We are told that the “Impact Albouystown Project’ reintroduced by the current police administration has led to spinoff initiatives in several other communities namely Angoy’s Avenue; Beterverwagting; Triumph; and Agricola. Notably the inescapable point which is obvious to even the least discerning is the fact that the architects are ignoring certain areas when it comes to the establishment of similar community safety projects. Among the disadvantaged communities which are no strangers to crime are Enmore, Success and Lusignan on the East Coast of Demerara, while on the west side, are places like Parfaite Harmonie and Tuschen.
It is all too easy to claim success when the original intent, objective(s) and measures for success are not widely known to the general public. And therefore there is a temptation to claim success whenever there is any indication that points to an unusual but not unpleasant occurrence in the general scheme of things. It is now time to have an evaluation of the Albouystown Project and other similar ventures in a report to stakeholders to determine if the stated objectives have been met; the achievement of intended outcomes; and the experiences with respect to unintended benefits and/or consequences. Agreeing on a clear purpose will help identify engagement objectives, anticipated outcomes and help to determine the scope and depth of the engagement.
It is widely accepted that a uniformed police presence on the streets and in other public places, although desirable, has long ceased to be the sole role of police officers and the local law enforcement and security situation has been bolstered by the expansion of private security patrols and the establishment of warden, neighbourhood and community policing schemes, all of which provide an additional visible and reassuring presence within communities. The thing is, are we reassured that these bodies are not being used for any other reason that for which they were set up ostensibly to do. In a nutshell, those auxiliaries are expected to contribute to the safety and security of their communities in co-operation with the police force in the areas of crime prevention and tackling anti-social and other forms of public nuisance and disorder.
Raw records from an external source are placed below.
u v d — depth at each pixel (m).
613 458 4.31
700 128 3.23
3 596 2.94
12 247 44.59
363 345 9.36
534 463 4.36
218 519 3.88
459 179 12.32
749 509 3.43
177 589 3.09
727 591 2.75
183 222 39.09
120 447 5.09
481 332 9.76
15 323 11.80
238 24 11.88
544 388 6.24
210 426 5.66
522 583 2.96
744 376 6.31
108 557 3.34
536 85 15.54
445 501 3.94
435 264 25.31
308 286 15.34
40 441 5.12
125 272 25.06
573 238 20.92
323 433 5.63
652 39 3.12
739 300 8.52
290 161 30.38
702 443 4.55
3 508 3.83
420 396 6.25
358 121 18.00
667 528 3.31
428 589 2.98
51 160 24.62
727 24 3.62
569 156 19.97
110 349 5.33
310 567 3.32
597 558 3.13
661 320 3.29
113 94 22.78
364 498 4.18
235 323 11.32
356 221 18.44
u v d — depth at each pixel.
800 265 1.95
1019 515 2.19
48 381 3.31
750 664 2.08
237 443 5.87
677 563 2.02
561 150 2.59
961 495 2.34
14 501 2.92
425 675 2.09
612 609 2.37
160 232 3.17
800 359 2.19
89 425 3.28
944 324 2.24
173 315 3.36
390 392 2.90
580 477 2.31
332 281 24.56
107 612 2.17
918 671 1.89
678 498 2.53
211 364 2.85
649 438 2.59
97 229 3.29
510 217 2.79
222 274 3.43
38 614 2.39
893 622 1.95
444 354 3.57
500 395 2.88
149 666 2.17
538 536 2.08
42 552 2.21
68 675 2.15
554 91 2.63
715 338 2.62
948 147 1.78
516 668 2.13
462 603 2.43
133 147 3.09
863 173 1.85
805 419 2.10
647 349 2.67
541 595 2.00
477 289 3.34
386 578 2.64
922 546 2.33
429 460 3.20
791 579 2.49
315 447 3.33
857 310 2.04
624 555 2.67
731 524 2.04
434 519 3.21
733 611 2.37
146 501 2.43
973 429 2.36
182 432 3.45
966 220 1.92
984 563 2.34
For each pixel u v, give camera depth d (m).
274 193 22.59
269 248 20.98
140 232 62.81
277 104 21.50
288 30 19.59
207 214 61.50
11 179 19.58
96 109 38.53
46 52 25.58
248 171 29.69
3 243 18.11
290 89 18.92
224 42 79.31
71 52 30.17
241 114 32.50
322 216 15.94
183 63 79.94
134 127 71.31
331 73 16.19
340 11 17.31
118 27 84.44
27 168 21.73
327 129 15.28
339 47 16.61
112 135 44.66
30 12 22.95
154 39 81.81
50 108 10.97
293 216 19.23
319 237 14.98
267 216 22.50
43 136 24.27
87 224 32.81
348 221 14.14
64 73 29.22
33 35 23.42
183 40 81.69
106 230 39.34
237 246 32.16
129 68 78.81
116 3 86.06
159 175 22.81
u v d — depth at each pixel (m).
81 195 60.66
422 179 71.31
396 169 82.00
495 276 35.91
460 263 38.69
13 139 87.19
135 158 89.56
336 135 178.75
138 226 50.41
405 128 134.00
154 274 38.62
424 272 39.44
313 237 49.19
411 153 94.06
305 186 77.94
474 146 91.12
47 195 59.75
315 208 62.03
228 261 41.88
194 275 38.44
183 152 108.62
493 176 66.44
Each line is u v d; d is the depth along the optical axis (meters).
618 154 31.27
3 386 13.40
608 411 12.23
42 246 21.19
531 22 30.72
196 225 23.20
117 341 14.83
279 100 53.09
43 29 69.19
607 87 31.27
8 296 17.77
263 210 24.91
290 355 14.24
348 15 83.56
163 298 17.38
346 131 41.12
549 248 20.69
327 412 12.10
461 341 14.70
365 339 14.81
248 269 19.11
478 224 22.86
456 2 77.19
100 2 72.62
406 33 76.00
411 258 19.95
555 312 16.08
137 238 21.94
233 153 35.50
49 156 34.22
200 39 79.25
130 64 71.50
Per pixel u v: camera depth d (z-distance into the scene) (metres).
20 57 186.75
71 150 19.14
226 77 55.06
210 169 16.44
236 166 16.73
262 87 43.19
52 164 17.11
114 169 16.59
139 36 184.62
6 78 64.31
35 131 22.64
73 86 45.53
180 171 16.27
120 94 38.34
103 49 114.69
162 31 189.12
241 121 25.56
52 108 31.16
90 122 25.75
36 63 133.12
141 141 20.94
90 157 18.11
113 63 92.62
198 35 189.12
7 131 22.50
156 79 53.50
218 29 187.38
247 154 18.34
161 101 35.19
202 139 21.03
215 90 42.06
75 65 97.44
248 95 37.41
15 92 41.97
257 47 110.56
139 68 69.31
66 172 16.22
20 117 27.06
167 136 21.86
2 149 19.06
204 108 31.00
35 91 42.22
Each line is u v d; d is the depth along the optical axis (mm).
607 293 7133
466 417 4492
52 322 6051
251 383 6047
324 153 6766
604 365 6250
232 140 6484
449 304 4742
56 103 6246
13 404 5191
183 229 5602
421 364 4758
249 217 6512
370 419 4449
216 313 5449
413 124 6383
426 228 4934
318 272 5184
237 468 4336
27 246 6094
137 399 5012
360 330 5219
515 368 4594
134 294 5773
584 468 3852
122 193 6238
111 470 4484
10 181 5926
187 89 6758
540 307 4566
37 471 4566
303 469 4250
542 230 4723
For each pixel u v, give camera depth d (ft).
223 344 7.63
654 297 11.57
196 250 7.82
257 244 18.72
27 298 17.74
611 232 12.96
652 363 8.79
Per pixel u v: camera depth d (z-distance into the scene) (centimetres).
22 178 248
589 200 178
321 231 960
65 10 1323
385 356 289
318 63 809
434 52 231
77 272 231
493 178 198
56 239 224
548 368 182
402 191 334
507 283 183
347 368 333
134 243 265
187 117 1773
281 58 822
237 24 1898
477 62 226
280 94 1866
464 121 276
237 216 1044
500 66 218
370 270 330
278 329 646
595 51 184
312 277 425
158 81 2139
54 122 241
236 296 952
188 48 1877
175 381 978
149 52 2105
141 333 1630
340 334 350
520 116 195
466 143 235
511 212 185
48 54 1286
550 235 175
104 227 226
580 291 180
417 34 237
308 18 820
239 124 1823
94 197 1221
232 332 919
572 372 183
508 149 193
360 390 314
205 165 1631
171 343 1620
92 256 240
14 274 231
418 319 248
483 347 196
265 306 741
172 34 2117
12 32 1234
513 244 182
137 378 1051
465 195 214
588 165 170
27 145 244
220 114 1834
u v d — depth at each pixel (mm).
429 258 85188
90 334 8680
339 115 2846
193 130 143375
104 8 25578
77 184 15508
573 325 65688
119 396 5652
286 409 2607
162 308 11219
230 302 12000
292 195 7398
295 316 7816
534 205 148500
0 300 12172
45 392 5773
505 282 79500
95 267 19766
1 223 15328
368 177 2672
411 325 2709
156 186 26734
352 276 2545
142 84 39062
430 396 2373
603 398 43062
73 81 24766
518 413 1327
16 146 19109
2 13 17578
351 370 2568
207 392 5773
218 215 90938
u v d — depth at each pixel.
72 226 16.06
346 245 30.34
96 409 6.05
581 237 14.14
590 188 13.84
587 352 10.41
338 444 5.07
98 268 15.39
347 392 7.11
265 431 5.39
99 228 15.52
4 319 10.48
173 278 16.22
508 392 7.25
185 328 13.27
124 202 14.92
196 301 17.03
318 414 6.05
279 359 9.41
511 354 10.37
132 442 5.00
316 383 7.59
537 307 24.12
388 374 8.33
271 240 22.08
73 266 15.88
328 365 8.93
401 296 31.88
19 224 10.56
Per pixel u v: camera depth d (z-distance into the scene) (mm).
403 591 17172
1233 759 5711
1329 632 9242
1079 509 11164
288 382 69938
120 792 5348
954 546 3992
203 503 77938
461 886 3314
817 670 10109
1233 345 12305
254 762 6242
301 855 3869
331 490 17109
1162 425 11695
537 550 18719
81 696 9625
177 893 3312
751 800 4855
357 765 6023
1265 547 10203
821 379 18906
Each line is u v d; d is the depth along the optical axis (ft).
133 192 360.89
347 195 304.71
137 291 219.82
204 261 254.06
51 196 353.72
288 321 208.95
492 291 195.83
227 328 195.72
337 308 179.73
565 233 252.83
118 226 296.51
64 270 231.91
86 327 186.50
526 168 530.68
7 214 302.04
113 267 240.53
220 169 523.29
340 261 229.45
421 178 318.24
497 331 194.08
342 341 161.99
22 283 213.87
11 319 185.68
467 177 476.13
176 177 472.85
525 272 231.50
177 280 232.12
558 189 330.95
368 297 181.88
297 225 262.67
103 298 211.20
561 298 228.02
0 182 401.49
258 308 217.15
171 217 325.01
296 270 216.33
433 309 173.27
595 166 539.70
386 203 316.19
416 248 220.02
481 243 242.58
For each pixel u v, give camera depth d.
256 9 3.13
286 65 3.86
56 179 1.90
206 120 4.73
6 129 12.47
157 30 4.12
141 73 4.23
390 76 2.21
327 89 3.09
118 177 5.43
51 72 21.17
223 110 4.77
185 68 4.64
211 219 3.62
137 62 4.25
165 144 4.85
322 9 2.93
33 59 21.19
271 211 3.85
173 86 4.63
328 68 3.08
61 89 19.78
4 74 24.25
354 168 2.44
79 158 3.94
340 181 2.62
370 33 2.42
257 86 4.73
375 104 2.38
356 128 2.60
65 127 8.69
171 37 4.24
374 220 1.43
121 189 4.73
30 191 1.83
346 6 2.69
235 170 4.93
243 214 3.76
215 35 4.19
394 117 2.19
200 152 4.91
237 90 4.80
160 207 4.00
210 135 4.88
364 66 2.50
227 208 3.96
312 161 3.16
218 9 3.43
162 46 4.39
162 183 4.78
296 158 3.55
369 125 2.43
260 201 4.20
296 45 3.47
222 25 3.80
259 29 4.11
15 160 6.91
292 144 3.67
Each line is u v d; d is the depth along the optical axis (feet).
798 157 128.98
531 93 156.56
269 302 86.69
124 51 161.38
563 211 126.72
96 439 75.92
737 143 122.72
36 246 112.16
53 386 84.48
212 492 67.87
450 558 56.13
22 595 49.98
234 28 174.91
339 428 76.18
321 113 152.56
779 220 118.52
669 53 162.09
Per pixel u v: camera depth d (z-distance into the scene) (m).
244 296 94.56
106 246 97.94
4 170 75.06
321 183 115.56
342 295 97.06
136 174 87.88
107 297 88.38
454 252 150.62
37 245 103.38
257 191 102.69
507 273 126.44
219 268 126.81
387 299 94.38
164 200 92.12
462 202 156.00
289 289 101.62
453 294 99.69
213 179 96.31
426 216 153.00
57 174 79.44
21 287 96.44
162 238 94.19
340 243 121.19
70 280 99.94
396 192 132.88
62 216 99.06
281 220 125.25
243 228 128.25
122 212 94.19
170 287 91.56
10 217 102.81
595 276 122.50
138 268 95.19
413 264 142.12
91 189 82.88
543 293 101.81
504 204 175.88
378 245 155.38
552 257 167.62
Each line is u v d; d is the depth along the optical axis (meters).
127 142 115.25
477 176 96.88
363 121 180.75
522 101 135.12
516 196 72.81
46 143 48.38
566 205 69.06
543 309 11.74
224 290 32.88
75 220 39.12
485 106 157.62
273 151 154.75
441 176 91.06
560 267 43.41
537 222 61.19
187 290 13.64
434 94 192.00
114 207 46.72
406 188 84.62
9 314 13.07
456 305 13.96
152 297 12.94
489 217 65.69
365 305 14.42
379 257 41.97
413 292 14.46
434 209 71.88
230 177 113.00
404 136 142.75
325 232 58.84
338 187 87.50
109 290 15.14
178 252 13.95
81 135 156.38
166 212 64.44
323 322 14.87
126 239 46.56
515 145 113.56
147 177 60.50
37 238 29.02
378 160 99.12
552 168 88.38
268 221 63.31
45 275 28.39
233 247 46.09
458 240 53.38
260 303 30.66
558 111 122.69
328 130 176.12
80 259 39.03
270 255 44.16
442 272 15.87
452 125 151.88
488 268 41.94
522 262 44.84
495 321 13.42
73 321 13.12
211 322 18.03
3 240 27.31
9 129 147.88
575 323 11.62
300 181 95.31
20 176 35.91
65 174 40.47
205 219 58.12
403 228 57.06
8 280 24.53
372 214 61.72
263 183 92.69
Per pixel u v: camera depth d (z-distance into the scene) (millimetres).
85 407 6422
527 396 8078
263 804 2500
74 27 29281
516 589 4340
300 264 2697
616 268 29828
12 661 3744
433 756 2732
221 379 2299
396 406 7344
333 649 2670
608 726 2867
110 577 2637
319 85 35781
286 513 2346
However, it is important to note that community engagements, such as those which target problem-prone areas work best where it is an ongoing cumulative process enabling relationships and trust to build and strengthen over time. Taken into consideration would have been the capacity of different stakeholders and their ability to participate in specific community projects such as Albouystown. And therefore it would be an interesting lesson to be learned as to how the GPF was able to overcome certain barriers, including the process involved in engaging the vulnerable target groupings such as young people, older people, or socially excluded groups.
Reaching these various groups would not have been an easy undertaking, bearing in mind the level of community infrastructure, and whether the community was unified or divided racially, politically; was socially excluded from the mainstream, or felt marginalized and stigmatized by a certain perception. Mention was made earlier of the importance of evaluation and therefore it is critical that any engagement process be evaluated on an ongoing basis to provide valuable feedback on the best methods for engaging with specific groups in a particular area. Contributors would have the realistic expectation that audits would deliver information on the appropriate use of financial and other contributions.
One aspect of community engagement which seems to have been overlooked is the utilization of community mapping, which is similar to crime mapping. The significant difference is that maps and photographs of an area or specific location are used to illustrate how people view their area: what they like or dislike or improvements they would like to see. Group discussions can help residents to explore issues, build consensus or identify areas of conflict and solutions. Among the advantages are: it engages people of all levels of capability; builds a sense of community ownership and helps residents see, understand and appreciate their community in different ways.
Finally, the overriding consideration should be retaining and developing meaningful engagement with all stakeholders, since it is important to remember that context may change, and challenges may arise concerning the purpose and continuing usefulness of the intervention by questioning its objectives, scope, or methodology.